Saved data entries
+++++

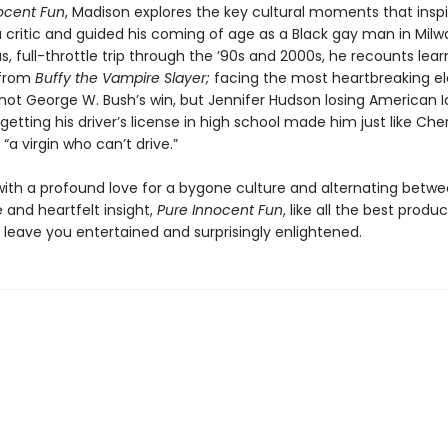
ocent Fun
, Madison explores the key cultural moments that inspi
 critic and guided his coming of age as a Black gay man in Milw
ous, full-throttle trip through the ’90s and 2000s, he recounts lear
 from
Buffy the Vampire Slayer;
facing the most heartbreaking el
not George W. Bush’s win, but Jennifer Hudson losing American I
etting his driver’s license in high school made him just like Che
: “a virgin who can’t drive.”
ith a profound love for a bygone culture and alternating betw
 and heartfelt insight,
Pure Innocent Fun
, like all the best produ
ll leave you entertained and surprisingly enlightened.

+++++

This exercise calls for the line containing "critic and guided" and each line after it in the records, copied exactly.

 critic and guided his coming of age as a Black gay man in Milw
ous, full-throttle trip through the ’90s and 2000s, he recounts lear
 from
Buffy the Vampire Slayer;
facing the most heartbreaking el
not George W. Bush’s win, but Jennifer Hudson losing American I
etting his driver’s license in high school made him just like Che
: “a virgin who can’t drive.”
ith a profound love for a bygone culture and alternating betw
 and heartfelt insight,
Pure Innocent Fun
, like all the best produ
ll leave you entertained and surprisingly enlightened.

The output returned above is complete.